Here's my test program:
#include <string.h>
#include <stdio.h>
#include <stdlib.h>
#include <assert.h>
#define DETECTNULL(X) (((X) - 0x01010101) & ~(X) & 0x80808080)
#define DETECTCHAR(X,MASK) (DETECTNULL(X ^ MASK))
static char *
mystrchr (const char *str, int c)
{
if (c)
{
/* Align str. */
while ((int)str & 0x3)
{
if (!*str)
return c ? NULL : (char *) str;
if (*str == c)
return (char *) str;
str++;
}
/* Operate a word at a time. */
int mask = c * 0x01010101;
int *ptr = (int *) str;
while (!DETECTNULL (*ptr) && !DETECTCHAR (*ptr, mask))
ptr++;
/* Found the end of string or word containing c. */
str = (const char *) str;
while (*str && *str != c)
str++;
if (*str == c)
return (char *) str;
return NULL;
}
/* Special case for finding NUL. */
/* Align str. */
while ((int)str & 0x3)
{
if (!*str)
return (char *) str;
str++;
}
/* Operate a word at a time. */
int *ptr = (int *) str;
while (!DETECTNULL (*ptr))
ptr++;
/* Found the end of string. */
str = (const char *) str;
while (*str)
str++;
return (char *) str;
}
int main (int argc, char **argv)
{
if (argc < 6)
{
printf ("usage: %s size fill offset repeat goal [func]\n", argv[0]);
return 1;
}
int size = strtol (argv[1], NULL, 0);
char *buf = malloc (size);
int offset = strtol (argv[3], NULL, 0);
int repeat = strtol (argv[4], NULL, 0);
int goal = strtol (argv[5], NULL, 0);
char *(*func)(const char *,int);
func = argc > 6 ? mystrchr : strchr;
memset (buf, strtol (argv[2], NULL, 0), size - 2);
buf[size - 2] = goal;
buf[size - 1] = 0;
char *expected = goal == *buf ? buf + offset : &buf[size - 2];
buf += offset;
while (repeat--)
assert (func (buf, goal) == expected);
buf -= offset;
free (buf);
return 0;
}
And some sample timings when compiled at -O2 under cygwin, with my
interpretation:
$ time ./foo 1000000 1 0 1000 2
real 0m0.594s
user 0m0.593s
sys 0m0.015s
$ time ./foo 1000000 1 0 1000 0
real 0m0.578s
user 0m0.593s
sys 0m0.015s
# The assembly version doesn't special case c==0
$ time ./foo 1000000 1 1 1000 2
real 0m0.969s
user 0m0.983s
sys 0m0.015s
$ time ./foo 1000000 1 1 1000 0
real 0m0.969s
user 0m0.983s
sys 0m0.015s
# The assembly version is nearly 40% slower if ptr is not aligned
$ time ./foo 1000000 1 0 1000 2 1
real 0m1.594s
user 0m1.608s
sys 0m0.015s
# C is 3x slower than the current assembly on aligned ptr
$ time ./foo 1000000 1 0 1000 0 1
real 0m0.922s
user 0m0.921s
sys 0m0.030s
# But my special casing of strchr(ptr,0) shows > 40% improvement!

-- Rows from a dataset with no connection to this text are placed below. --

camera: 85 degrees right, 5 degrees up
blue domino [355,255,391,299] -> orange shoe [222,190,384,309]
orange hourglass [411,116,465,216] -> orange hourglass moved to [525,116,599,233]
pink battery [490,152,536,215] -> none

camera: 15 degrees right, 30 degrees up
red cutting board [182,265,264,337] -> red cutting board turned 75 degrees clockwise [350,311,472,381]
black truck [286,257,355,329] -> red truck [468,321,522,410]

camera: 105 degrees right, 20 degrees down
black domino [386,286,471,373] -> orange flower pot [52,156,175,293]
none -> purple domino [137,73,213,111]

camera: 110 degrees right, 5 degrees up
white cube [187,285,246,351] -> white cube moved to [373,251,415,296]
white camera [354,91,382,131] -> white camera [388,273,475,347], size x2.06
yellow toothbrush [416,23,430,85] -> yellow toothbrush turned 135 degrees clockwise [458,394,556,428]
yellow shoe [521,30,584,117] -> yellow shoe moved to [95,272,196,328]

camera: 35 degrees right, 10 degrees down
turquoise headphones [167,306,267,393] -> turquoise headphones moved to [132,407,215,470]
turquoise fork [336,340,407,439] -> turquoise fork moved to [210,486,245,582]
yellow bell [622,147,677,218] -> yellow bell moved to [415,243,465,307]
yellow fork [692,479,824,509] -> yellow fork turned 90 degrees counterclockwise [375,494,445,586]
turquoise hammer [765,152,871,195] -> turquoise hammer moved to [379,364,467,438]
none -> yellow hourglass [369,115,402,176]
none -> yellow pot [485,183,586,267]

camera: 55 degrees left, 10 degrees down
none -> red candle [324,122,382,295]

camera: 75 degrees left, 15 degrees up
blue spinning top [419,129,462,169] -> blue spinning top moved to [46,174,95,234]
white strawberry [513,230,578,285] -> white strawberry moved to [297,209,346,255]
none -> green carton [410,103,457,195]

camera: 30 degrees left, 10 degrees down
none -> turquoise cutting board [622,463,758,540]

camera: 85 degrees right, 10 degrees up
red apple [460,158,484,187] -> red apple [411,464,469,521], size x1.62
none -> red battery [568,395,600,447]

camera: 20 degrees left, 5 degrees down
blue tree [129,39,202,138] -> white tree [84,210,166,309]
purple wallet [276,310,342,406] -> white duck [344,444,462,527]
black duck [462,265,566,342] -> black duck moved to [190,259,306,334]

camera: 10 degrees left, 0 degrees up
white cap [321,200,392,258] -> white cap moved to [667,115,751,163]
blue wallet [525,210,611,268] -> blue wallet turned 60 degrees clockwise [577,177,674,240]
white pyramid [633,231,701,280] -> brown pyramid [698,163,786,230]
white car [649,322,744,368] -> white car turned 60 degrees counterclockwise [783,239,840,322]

$ time ./foo 1000000 1 1 1000 2 1
real 0m1.594s
user 0m1.608s
sys 0m0.015s
$ time ./foo 1000000 1 1 1000 0 1
real 0m0.921s
user 0m0.936s
sys 0m0.015s
# the C code does not slow down for unaligned str
# And my C code for strchr(unaligned,0) BEATS the current assembly!